Thomas Doret’s performance as Cyril makes the acting of the youngsters in American films that I’ve recently seen – in Extremely Loud and Incredibly Close, let alone Hugo and We Bought a Zoo – look crude and shallow. He has a documentary realness but he’s fluently and dramatically expressive too. With the possible exception of the sequence in which Cyril goes to Wes’s place and sits playing on his PlayStation, the Dardennes in this movie are never merely observational. Cécile de France is wonderful as Samantha. This actress can clearly be glamorous but here she’s utterly natural as a still young woman whose beauty is shadowed by unexplained disappointments. Samantha is decent and determined. She also realises that Cyril is capable of changing her life in a way that her boyfriend Gilles (Laurent Caron) can’t – you get the sense he’s the latest of a series of relationships that haven’t quite worked out. The gradual tracking down of Cyril’s father means that, by the time he first appears, you’ve built up considerable interest in what he’s like. Jérémie Renier is extraordinarily good in the role. You see the weakness of Guy’s character but you also see his charm and why Cyril might idolise him. Guy is so feeble that he asks Samantha to tell Cyril he doesn’t want to see him again; the father’s cruelty is more powerful because it’s obviously the result of cowardice rather than malice aforethought but Renier doesn’t overdo Guy’s invertebracy. In this case too, the character is more impressive and fascinating for being somewhat opaque – there are no neat backstory explanations of how Samantha and Guy got to be how they are. But you don’t experience this opacity as an evasion on the Dardennes’ part.
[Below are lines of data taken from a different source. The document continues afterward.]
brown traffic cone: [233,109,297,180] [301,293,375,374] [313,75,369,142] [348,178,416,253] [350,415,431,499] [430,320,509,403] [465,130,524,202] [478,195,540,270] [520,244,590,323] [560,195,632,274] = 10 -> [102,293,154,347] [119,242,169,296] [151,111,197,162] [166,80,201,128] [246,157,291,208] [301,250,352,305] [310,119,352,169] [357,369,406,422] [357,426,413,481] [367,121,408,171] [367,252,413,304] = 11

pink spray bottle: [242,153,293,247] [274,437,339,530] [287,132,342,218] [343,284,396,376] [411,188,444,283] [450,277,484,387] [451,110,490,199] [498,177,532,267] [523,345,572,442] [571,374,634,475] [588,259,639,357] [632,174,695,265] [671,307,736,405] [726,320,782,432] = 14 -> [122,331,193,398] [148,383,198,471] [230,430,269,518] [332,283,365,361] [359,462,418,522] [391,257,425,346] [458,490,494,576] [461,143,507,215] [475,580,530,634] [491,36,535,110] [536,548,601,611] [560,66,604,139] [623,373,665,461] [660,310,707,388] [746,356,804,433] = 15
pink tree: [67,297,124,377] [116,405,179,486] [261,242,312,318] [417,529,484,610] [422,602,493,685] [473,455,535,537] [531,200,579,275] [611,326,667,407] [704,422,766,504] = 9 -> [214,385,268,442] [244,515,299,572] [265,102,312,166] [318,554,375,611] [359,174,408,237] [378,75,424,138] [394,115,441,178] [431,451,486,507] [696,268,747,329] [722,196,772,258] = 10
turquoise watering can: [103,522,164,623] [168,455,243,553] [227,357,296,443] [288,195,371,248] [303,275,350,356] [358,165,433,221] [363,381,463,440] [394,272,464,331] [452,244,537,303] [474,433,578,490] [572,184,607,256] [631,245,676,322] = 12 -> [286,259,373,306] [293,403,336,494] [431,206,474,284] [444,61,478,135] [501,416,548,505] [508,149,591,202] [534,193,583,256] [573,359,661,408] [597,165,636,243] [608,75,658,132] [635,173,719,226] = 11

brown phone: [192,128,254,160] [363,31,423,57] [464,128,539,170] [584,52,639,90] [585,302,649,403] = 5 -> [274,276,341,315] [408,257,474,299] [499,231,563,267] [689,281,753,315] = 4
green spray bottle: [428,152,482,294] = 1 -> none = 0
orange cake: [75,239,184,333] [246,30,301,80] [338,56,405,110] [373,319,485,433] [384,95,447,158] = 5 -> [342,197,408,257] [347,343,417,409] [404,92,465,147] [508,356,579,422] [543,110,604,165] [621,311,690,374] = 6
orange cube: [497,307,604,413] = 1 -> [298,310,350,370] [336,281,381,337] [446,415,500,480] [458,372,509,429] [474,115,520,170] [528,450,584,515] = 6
I think foreign language movies are often unfairly and excessively praised in comparison with American ones treating the same subject but The Kid with a Bike is a genuine instance of European film-makers handling material with more subtlety and less sentimentality than would be likely in mainstream (or indie) American cinema. I didn’t like the Dardennes’ The Son and although Rosetta is in many ways strong, The Kid with a Bike seems to me a much suppler piece of cinema. The severely rationed use of music – the same bit of Beethoven virtually dividing the film into chapters – seems arty at the start but, by the end, its insistent brevity is eloquent. The Kid with a Bike may not be as poetic as the distinguished predecessors to which it evidently nods – Bicycle Thieves and The Four Hundred Blows – but it’s a very good film and a highly engaging piece of social realism.